Usual suspects working hard in sedate Benelux market

Despite continued efforts from the region’s stalwart investors, Benelux saw lacklustre dealflow in the first quarter of 2016, with few signs that final Q2 figures will do much to reverse this trend. Greg Gille reports
According to research from the unquote" proprietary database, there were 27 transactions in the Benelux region involving closed-ended funds in the first three months of the year, worth an overall €1.2bn. This marks a 29% drop in volume terms from the 38 deals announced in the first quarter of last year, which amounted to an aggregate €2.67bn.
More worryingly for institutional investors looking to put money to work in the region, the Q1 2016 figures confirm a downward trend initiated after a peak in Q2 last year: the third and fourth quarters of 2015 saw less dealflow, even though aggregate value was more unpredictable given the impact of a few large transactions.
A silver lining for local investors is that pricing for buyouts in the Benelux region seems to have moved back towards the lower, long-term average"
Looking more closely at figures for the first quarter of this year, the buyout segment, in particular, is the one that suffered the greater setback compared to the same period in 2015. GPs completed 10 transactions in the first three months of the year, amounting to a combined €1bn, compared with 17 buyouts worth an overall €2.6bn in Q1 last year.
The Benelux countries were not the only ones seeing tepid levels of action in the first quarter, though. According to the latest issue of the unquote" Private Equity Barometer, a total of 348 buyouts were completed across Europe in Q1, the lowest number seen in the past 10 quarters and more than 30% below the sample's peak of 506 in Q4 2014. These transactions were valued at €16.3bn, which is 54.2% short of the €35.6bn transacted over the preceding three months.
One silver lining for local investors is that pricing for buyouts in the Benelux region seems to have moved back towards the lower, long-term average following a surge in Q2 last year, which coincided with the higher levels of buyout activity in the region. According to the Multiples Heatmap research project, published by unquote" in association with Clearwater International, the average EBITDA multiple at entry settled back in the region of 9.4x in the third quarter last year, compared with 11.5x in the previous three months.
Data is currently being compiled for the fourth quarter of 2015, but preliminary findings would seem to confirm the trend witnessed in Q3, with multiples more in line with historical averages in the region. It remains to be seen whether the even lower level of activity in recent weeks will maintain the region's status as a more affordable market compared with the European top tier of the UK, France and the Nordic region, or if the greater scarcity of attractive investment opportunities will result in more costly bidding wars.
Gimv, Gilde leading from the front
Opportunities might be more scarce, but the more prominent local investors do not seem phased and have continued to stick to a busy deployment and divestment schedule.

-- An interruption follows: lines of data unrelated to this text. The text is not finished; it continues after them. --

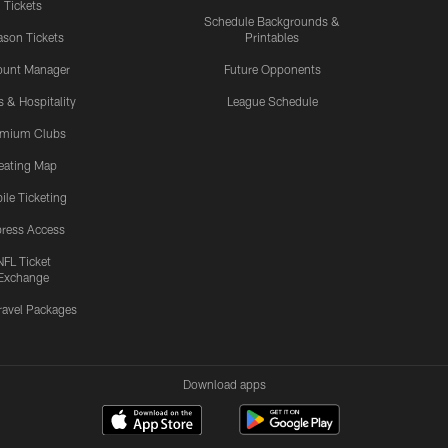
Tickets
Schedule Backgrounds &
son Tickets
Printables
ount Manager
Future Opponents
s & Hospitality
League Schedule
emium Clubs
eating Map
ile Ticketing
ress Access
NFL Ticket
Exchange
ravel Packages
Download apps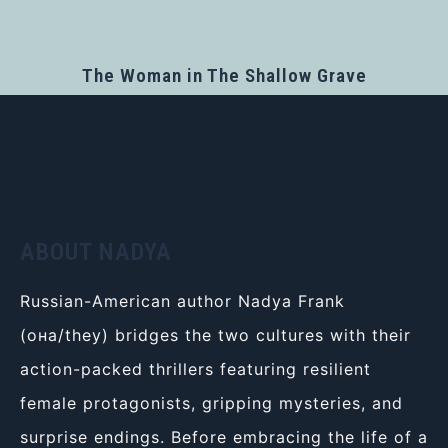
The Woman in The Shallow Grave
ABOUT NADYA
Russian-American author Nadya Frank
(она/they) bridges the two cultures with their
action-packed thrillers featuring resilient
female protagonists, gripping mysteries, and
surprise endings. Before embracing the life of a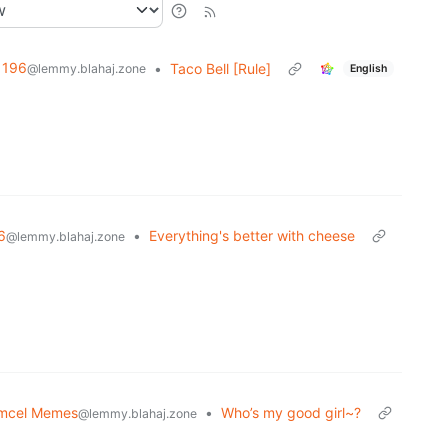
196
•
Taco Bell [Rule]
@lemmy.blahaj.zone
English
6
•
Everything's better with cheese
@lemmy.blahaj.zone
mcel Memes
•
Who’s my good girl~?
@lemmy.blahaj.zone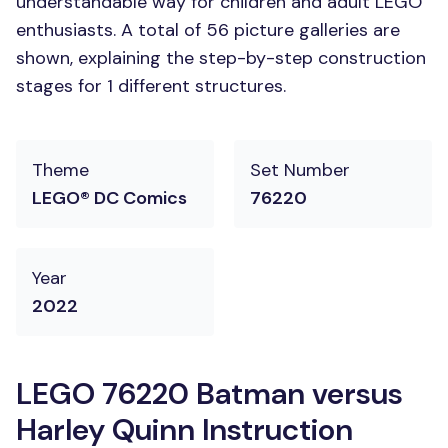
understandable way for children and adult LEGO
enthusiasts. A total of 56 picture galleries are
shown, explaining the step-by-step construction
stages for 1 different structures.
Theme
Set Number
LEGO® DC Comics
76220
Year
2022
LEGO 76220 Batman versus
Harley Quinn Instruction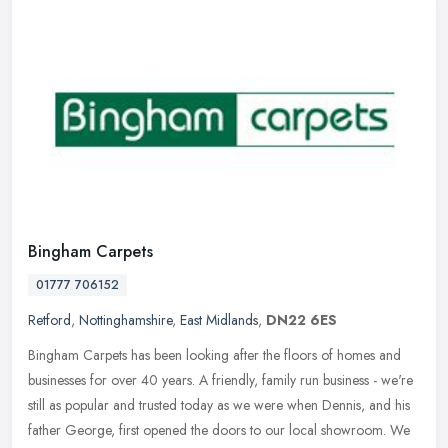
Bingham Carpets
01777 706152
Retford
,
Nottinghamshire
,
East Midlands
,
DN22 6ES
Bingham Carpets has been looking after the floors of homes and
businesses for over 40 years. A friendly, family run business - we're
still as popular and trusted today as we were when Dennis, and his
father George, first opened the doors to our local showroom. We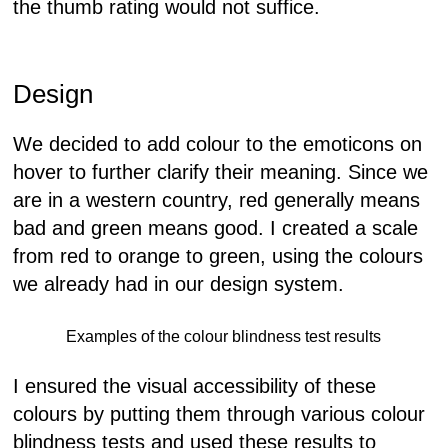
the thumb rating would not suffice.
Design
We decided to add colour to the emoticons on
hover to further clarify their meaning. Since we
are in a western country, red generally means
bad and green means good. I created a scale
from red to orange to green, using the colours
we already had in our design system.
Examples of the colour blindness test results
I ensured the visual accessibility of these
colours by putting them through various colour
blindness tests and used these results to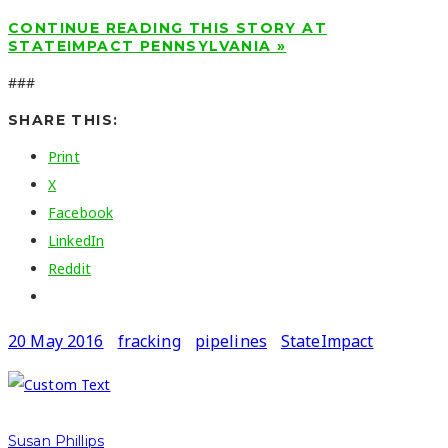
CONTINUE READING THIS STORY AT
STATEIMPACT PENNSYLVANIA »
###
SHARE THIS:
Print
X
Facebook
LinkedIn
Reddit
20 May 2016
fracking
pipelines
StateImpact
Susan Phillips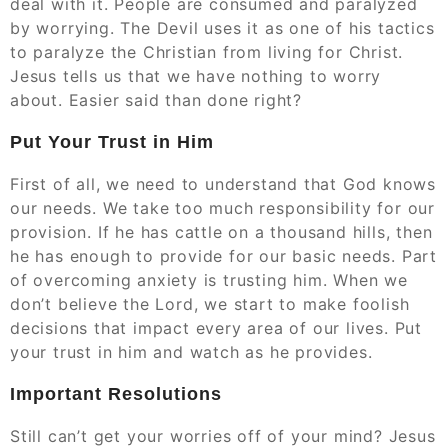
deal with it. People are consumed and paralyzed
by worrying. The Devil uses it as one of his tactics
to paralyze the Christian from living for Christ.
Jesus tells us that we have nothing to worry
about. Easier said than done right?
Put Your Trust in Him
First of all, we need to understand that God knows
our needs. We take too much responsibility for our
provision. If he has cattle on a thousand hills, then
he has enough to provide for our basic needs. Part
of overcoming anxiety is trusting him. When we
don’t believe the Lord, we start to make foolish
decisions that impact every area of our lives. Put
your trust in him and watch as he provides.
Important Resolutions
Still can’t get your worries off of your mind? Jesus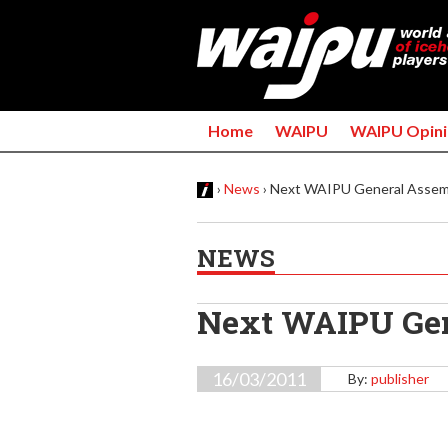
Home
WAIPU
WAIPU Opini
›
News
›
Next WAIPU General Assembl
Y
NEWS
o
u
Next WAIPU Gen
a
16/03/2011
By:
publisher
r
e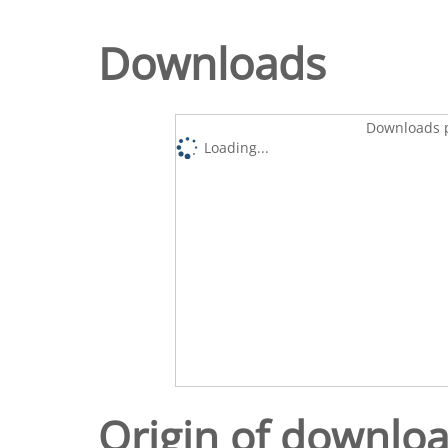
Downloads
Downloads p
Loading...
Origin of downlo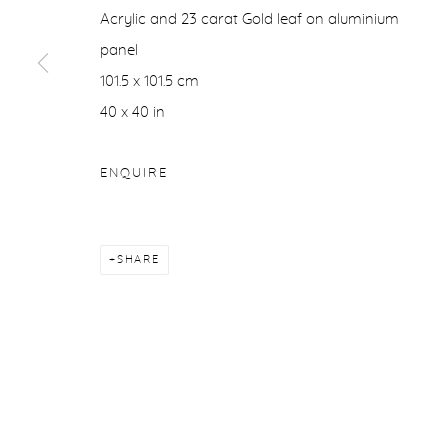
Acrylic and 23 carat Gold leaf on aluminium
COPYRIGHT © 2026 PURDY HICKS GALLERY
SITE BY ARTL
panel
101.5 x 101.5 cm
40 x 40 in
ENQUIRE
SHARE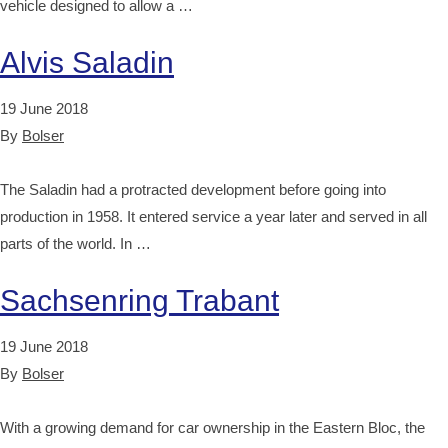
vehicle designed to allow a …
Alvis Saladin
19 June 2018
By
Bolser
The Saladin had a protracted development before going into
production in 1958. It entered service a year later and served in all
parts of the world. In …
Sachsenring Trabant
19 June 2018
By
Bolser
With a growing demand for car ownership in the Eastern Bloc, the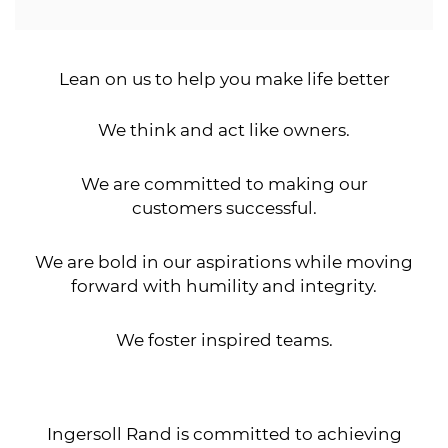
Lean on us to help you make life better
We think and act like owners.
We are committed to making our
customers successful.
We are bold in our aspirations while moving
forward with humility and integrity.
We foster inspired teams.
Ingersoll Rand is committed to achieving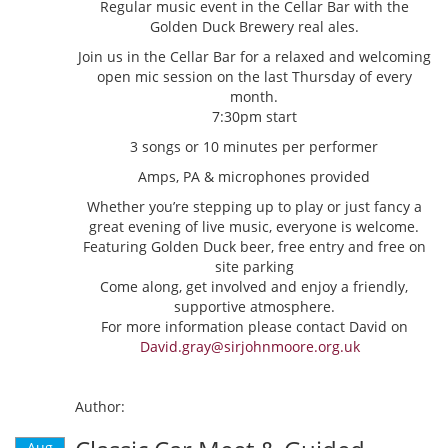
Regular music event in the Cellar Bar with the
Golden Duck Brewery real ales.
Join us in the Cellar Bar for a relaxed and welcoming
open mic session on the last Thursday of every
month.
7:30pm start
3 songs or 10 minutes per performer
Amps, PA & microphones provided
Whether you’re stepping up to play or just fancy a
great evening of live music, everyone is welcome.
Featuring Golden Duck beer, free entry and free on
site parking
Come along, get involved and enjoy a friendly,
supportive atmosphere.
For more information please contact David on
David.gray@sirjohnmoore.org.uk
Author:
Aug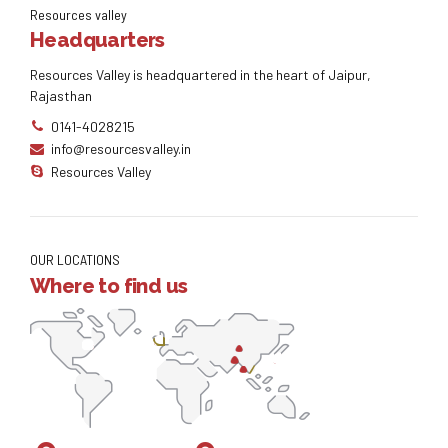
Resources valley
Headquarters
Resources Valley is headquartered in the heart of Jaipur,
Rajasthan
0141-4028215
info@resourcesvalley.in
Resources Valley
OUR LOCATIONS
Where to find us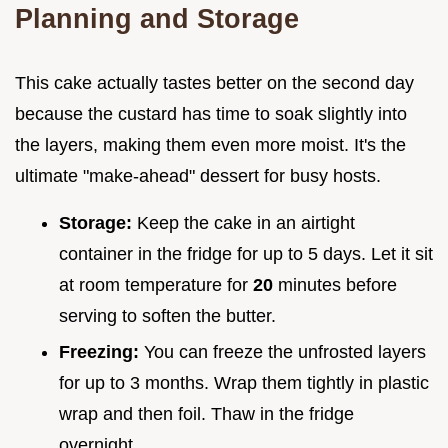
Planning and Storage
This cake actually tastes better on the second day
because the custard has time to soak slightly into
the layers, making them even more moist. It's the
ultimate "make-ahead" dessert for busy hosts.
Storage:
Keep the cake in an airtight
container in the fridge for up to 5 days. Let it sit
at room temperature for
20
minutes before
serving to soften the butter.
Freezing:
You can freeze the unfrosted layers
for up to 3 months. Wrap them tightly in plastic
wrap and then foil. Thaw in the fridge
overnight.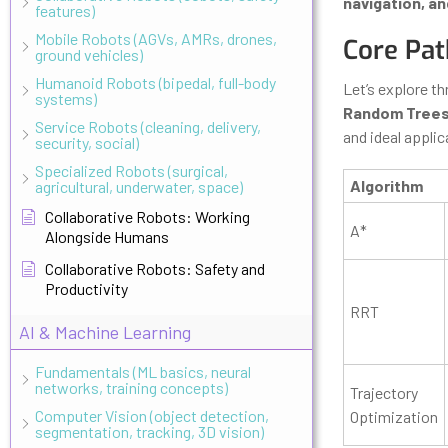
navigation, an
features)
Mobile Robots (AGVs, AMRs, drones,
Core Pat
ground vehicles)
Humanoid Robots (bipedal, full-body
Let’s explore t
systems)
Random Trees
Service Robots (cleaning, delivery,
and ideal applic
security, social)
Specialized Robots (surgical,
Algorithm
agricultural, underwater, space)
Collaborative Robots: Working
A*
Alongside Humans
Collaborative Robots: Safety and
Productivity
RRT
AI & Machine Learning
Fundamentals (ML basics, neural
networks, training concepts)
Trajectory
Computer Vision (object detection,
Optimization
segmentation, tracking, 3D vision)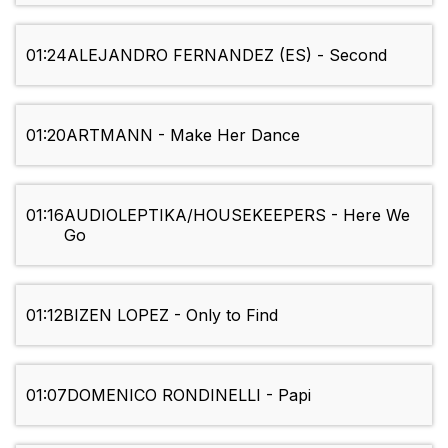
01:24
ALEJANDRO FERNANDEZ (ES) - Second
01:20
ARTMANN - Make Her Dance
01:16
AUDIOLEPTIKA/HOUSEKEEPERS - Here We
Go
01:12
BIZEN LOPEZ - Only to Find
01:07
DOMENICO RONDINELLI - Papi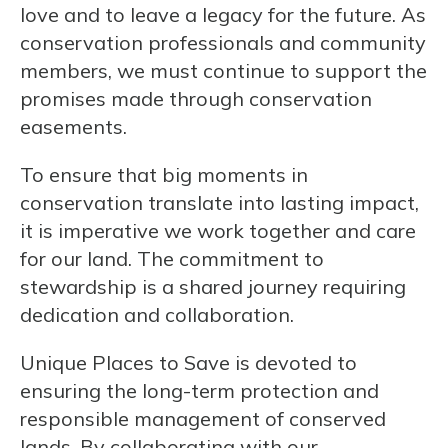
love and to leave a legacy for the future. As
conservation professionals and community
members, we must continue to support the
promises made through conservation
easements.
To ensure that big moments in
conservation translate into lasting impact,
it is imperative we work together and care
for our land. The commitment to
stewardship is a shared journey requiring
dedication and collaboration.
Unique Places to Save is devoted to
ensuring the long-term protection and
responsible management of conserved
lands. By collaborating with our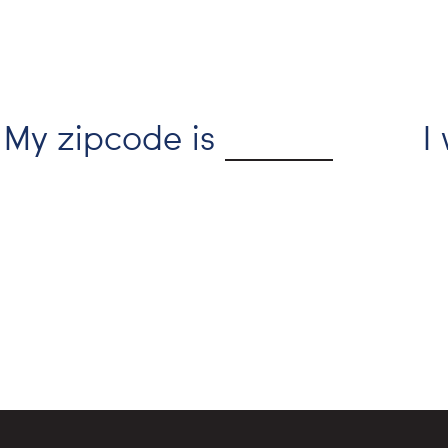
My zipcode is
I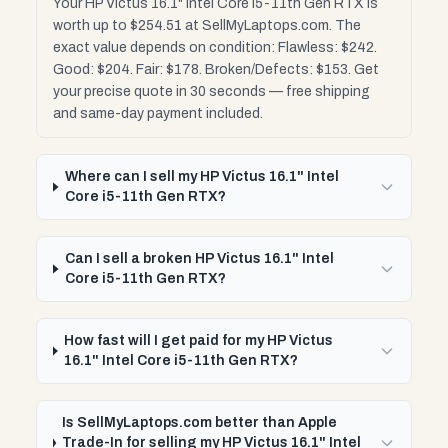
Your HP Victus 16.1" Intel Core i5-11th Gen RTX is
worth up to $254.51 at SellMyLaptops.com. The
exact value depends on condition: Flawless: $242.
Good: $204. Fair: $178. Broken/Defects: $153. Get
your precise quote in 30 seconds — free shipping
and same-day payment included.
Where can I sell my HP Victus 16.1" Intel
Core i5-11th Gen RTX?
Can I sell a broken HP Victus 16.1" Intel
Core i5-11th Gen RTX?
How fast will I get paid for my HP Victus
16.1" Intel Core i5-11th Gen RTX?
Is SellMyLaptops.com better than Apple
Trade-In for selling my HP Victus 16.1" Intel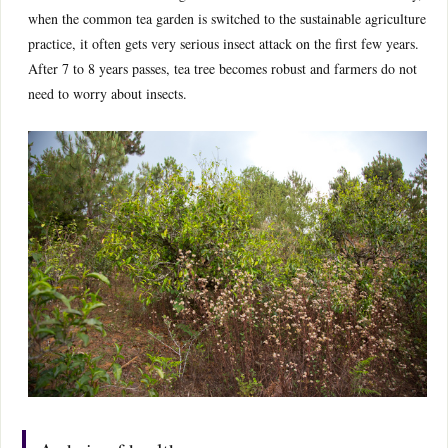
when the common tea garden is switched to the sustainable agriculture
practice, it often gets very serious insect attack on the first few years.
After 7 to 8 years passes, tea tree becomes robust and farmers do not
need to worry about insects.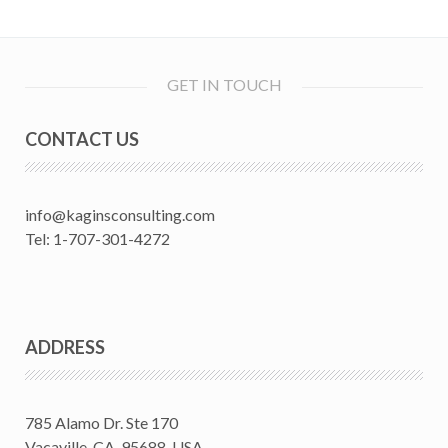
GET IN TOUCH
CONTACT US
info@kaginsconsulting.com
Tel: 1-707-301-4272
ADDRESS
785 Alamo Dr. Ste 170
Vacaville, CA. 95688, USA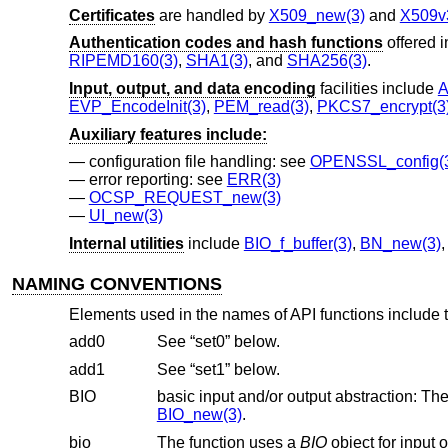
Certificates
are handled by
X509_new(3)
and
X509v
Authentication codes and hash functions
offered 
RIPEMD160(3)
,
SHA1(3)
, and
SHA256(3)
.
Input, output, and data encoding
facilities include
A
EVP_EncodeInit(3)
,
PEM_read(3)
,
PKCS7_encrypt(3
Auxiliary features include:
configuration file handling: see
OPENSSL_config(
error reporting: see
ERR(3)
OCSP_REQUEST_new(3)
UI_new(3)
Internal utilities
include
BIO_f_buffer(3)
,
BN_new(3)
NAMING CONVENTIONS
Elements used in the names of API functions include t
add0
See “set0” below.
add1
See “set1” below.
BIO
BIO_new(3)
.
bio
The function uses a
BIO
object for input or output. In many cases, simpler variants of the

At the lower end of the market, Gimv had secured five transactions at the time of writing. Most recently, the firm backed Dutch welding technology supplier Arplas in a €10m MBO. Earlier this year, Gimv acquired Dutch climate control businesses Itho Daalderop and Klimaatgarant, with plans to merge both assets. According to the Benelux firm, its investment is one of the largest it has ever carried out in the Netherlands.
And Gimv has also been busy on the exit side. The firm was most notably part of the investor consortium that exited Belgian powertrains manufacturer Punch Powertrain in a sale to Chinese group Yinyi. The deal is understood to have valued Punch Powertrain at around €1bn, given the €500m turnover and €100m EBITDA forecast for 2016.
Another mainstay of the Benelux market, Gilde was slightly less busy in the first five months of the year but still managed to deploy capital in three transactions, with the highlight being Royal Reesink. Gilde, alongside other existing shareholders in the Dutch agriculture machinery specialist, launched an offer to fully acquire the business prior to a move from Alternext Amsterdam to Euronext. The purchase will be financed via a €279m mix of equity and debt; Gilde, Todlin and Navitas committed €109m in capital.